Die Natur ist unser Modell von ihr. Valentin Braitenbach, zitiert von Prof. Dr. Gerd Folkers

Das Wichtigste in Kürze:

  • Die Analysen des Proteoms und des Transkriptoms von Zellen bilden Schlüsseltechnologien für die Arzneistoffentwicklung der Zukunft.
  • Ascomycine haben sich in Studien als wirksam gegen atopische Dermatitis erwiesen und dabei erstaunlich geringe Nebenwirkungen gezeigt.
  • Duftstoffe haben beachtliches allergenes Potenzial, müssen aber in Kosmetika nicht im Einzelnen deklariert werden.
  • Für Effekte von Arzneiträgern topischer Zubereitungen ist die Struktur nach der Anwendung entscheidend, die durch die Haut wesentlich beeinflusst wird.
  • Sonnenschutzmittel sollten in Konzentrationen von 2 mg Zubereitung pro Quadratzentimeter Haut angewendet und gleichmäßig verteilt werden, um die deklarierten Lichtschutzfaktoren zu erreichen.
  • Die Corneosurfametrie bildet eine praktikable In-vitro-Methode zur Bestimmung der hautirritierenden Eigenschaften von topischen Zubereitungen.
  • Verschiedene rückfettende Zusätze in Hautreinigungsmitteln erfüllten in einer In-vitro-Untersuchung ihre Aufgabe nicht, doch mit sehr hohen Ölanteilen in Duschcremes konnte ein rückfettender Effekt gezeigt werden.
  • Hautschutzzubereitungen sollten vor dem Einfluss irritierender Substanzen angewendet werden, da ihr Effekt über die nachträgliche Pflege hinausgeht.
  • Für die Behandlung schwer heilender Wunden können sterile Fliegenlarven eingesetzt werden. Das Verfahren ist aufwendig und schmerzhaft, aber erfolgreich und erübrigt chirurgische Maßnahmen.
  • Eine Alternative zur Behandlung schwer heilender Wunden bildet die autologe Keratinozyten-Transplantation. Bei schwerem Ulcus cruris ist dies kostengünstiger als eine langwierige klassische Wundversorgung.
  • Eine W/O-Emulsion mit 5% Dexpanthenol hat im kontrollierten Humanversuch eine beschleunigte epidermale Regeneration gezeigt.
  • Das atrophogene Potenzial von Prednicarbat erwies sich in einer Studie als geringer als das von Mometason und Betamethason-17-valerat.

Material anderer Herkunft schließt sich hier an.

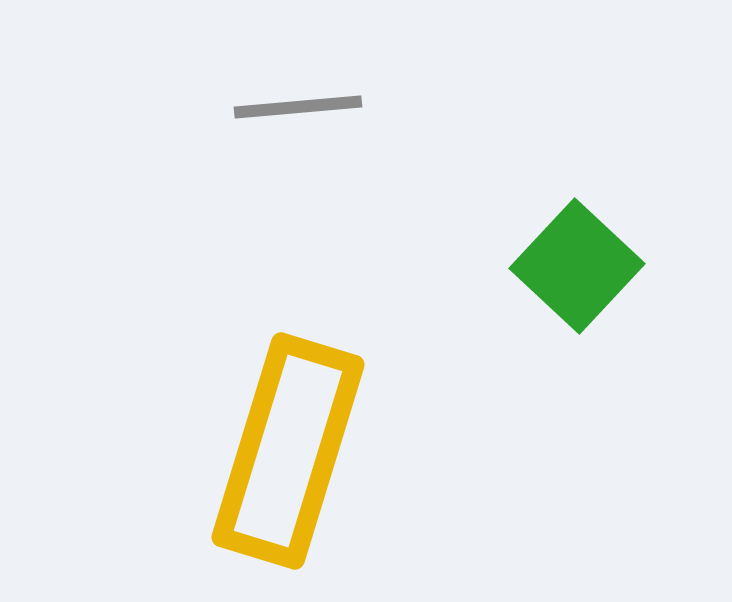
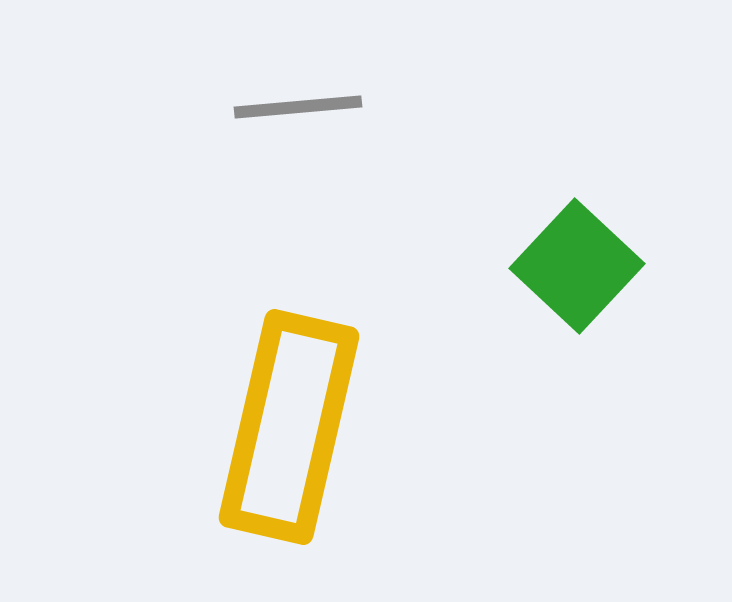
yellow rectangle: moved 1 px right, 24 px up; rotated 4 degrees counterclockwise
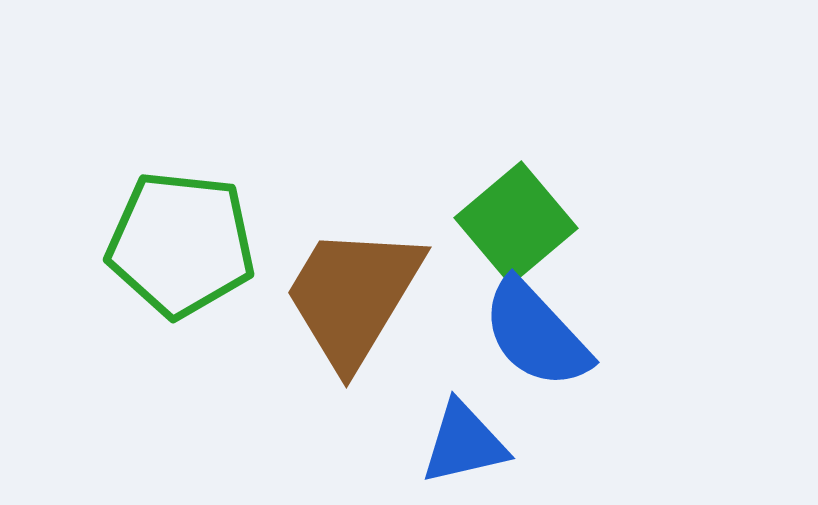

Am 28. März 2001 veranstaltete die Gesellschaft für Dermopharmazie (GD) in Zürich ihre 5. Jahrestagung. Etwa 140 Teilnehmerinnen und Teilnehmer aus Hochschule, Industrie, dermatologischer Praxis und Apotheke verfolgten ein vielfältiges Programm, das von grundsätzlichen Konzepten der Arzneistoffentwicklung über allgemeine dermatologische und dermopharmazeutische Fragen bis zu einzelnen Arzneistoffen führte. Durch die breite Themenpalette wurden Mediziner und Pharmazeuten gemeinsam angesprochen, wie es der Zielsetzung der GD entspricht.